Purpose: To examine the associations between physical activity and body mass index (BMI) among females aged 14 to 17 yr.
Methods: A convenience sample of 65 Mexican American, 58 African American, and 49 non-Hispanic white girls in an urban high school in Texas participated in this study. Physical activity was assessed by ankle actigraphy. Average activity per period (before, during and after school) of the day and total activity were derived by a software program as movements per minute. The Center for Disease Control and Prevention 2000 BMI charts were used to calculate overweight status. Pearson correlation coefficient and analysis of variance were used to determine the strength of association and to compare activity levels by BMI status.

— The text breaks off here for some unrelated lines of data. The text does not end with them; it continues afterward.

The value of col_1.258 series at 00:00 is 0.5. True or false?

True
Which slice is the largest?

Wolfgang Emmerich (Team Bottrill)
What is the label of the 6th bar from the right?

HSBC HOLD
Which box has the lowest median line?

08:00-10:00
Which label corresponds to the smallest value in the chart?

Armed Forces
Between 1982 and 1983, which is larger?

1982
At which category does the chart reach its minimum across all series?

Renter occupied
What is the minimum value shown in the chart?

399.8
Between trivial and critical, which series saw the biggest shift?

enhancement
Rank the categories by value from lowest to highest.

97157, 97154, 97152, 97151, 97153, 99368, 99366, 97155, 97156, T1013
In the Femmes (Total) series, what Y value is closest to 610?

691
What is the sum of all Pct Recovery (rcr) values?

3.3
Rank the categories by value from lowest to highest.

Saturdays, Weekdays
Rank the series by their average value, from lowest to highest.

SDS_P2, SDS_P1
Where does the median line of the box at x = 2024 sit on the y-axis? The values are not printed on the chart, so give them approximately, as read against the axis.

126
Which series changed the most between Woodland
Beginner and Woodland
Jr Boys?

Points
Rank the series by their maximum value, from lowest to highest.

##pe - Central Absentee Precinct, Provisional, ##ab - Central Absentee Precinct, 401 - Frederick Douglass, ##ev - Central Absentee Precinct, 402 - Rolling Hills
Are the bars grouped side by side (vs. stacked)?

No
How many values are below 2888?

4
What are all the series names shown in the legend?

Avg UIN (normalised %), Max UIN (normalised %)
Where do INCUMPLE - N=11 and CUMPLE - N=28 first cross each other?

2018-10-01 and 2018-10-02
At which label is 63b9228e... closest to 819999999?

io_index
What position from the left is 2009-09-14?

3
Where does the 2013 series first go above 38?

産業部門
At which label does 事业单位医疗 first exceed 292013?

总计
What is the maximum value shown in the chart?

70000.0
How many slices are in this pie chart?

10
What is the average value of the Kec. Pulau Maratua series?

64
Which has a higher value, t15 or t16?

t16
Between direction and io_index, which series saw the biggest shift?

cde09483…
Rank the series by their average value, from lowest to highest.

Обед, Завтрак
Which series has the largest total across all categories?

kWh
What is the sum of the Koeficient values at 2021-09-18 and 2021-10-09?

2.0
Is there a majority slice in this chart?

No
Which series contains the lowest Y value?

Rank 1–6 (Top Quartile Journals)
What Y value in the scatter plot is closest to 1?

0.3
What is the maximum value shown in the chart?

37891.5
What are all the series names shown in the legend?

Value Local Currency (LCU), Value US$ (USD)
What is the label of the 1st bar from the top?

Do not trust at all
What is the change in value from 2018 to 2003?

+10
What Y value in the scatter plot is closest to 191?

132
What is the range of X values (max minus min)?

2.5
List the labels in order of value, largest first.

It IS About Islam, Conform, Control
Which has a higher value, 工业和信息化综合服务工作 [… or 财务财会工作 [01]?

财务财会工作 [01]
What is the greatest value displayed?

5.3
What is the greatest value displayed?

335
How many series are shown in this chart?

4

Results: There was a statistically significant inverse association between total diurnal physical activity level and BMI (r = −0.37; P < 0.05); and a statistically significant association between after-school activity and BMI (r = −0.28; P < 0.05). After adjusting for the effects of age, race, and sexual maturity, total diurnal activity level was 10% less (P = 0.03) for overweight females; for females at risk of overweight, diurnal activity level was 6% less (P = 0.04) than for normal-weight females. Ethnic differences showed an 8% lower activity level among African American than for non-Hispanic white and 6% lower than for Mexican American females.
Conclusion: The study indicated that adolescent females in schools are at risk for inactivity at certain times of the day. Schools in partnership with their communities should assume a major role to promote participation in physical activity among adolescents through innovative activity programs in schools.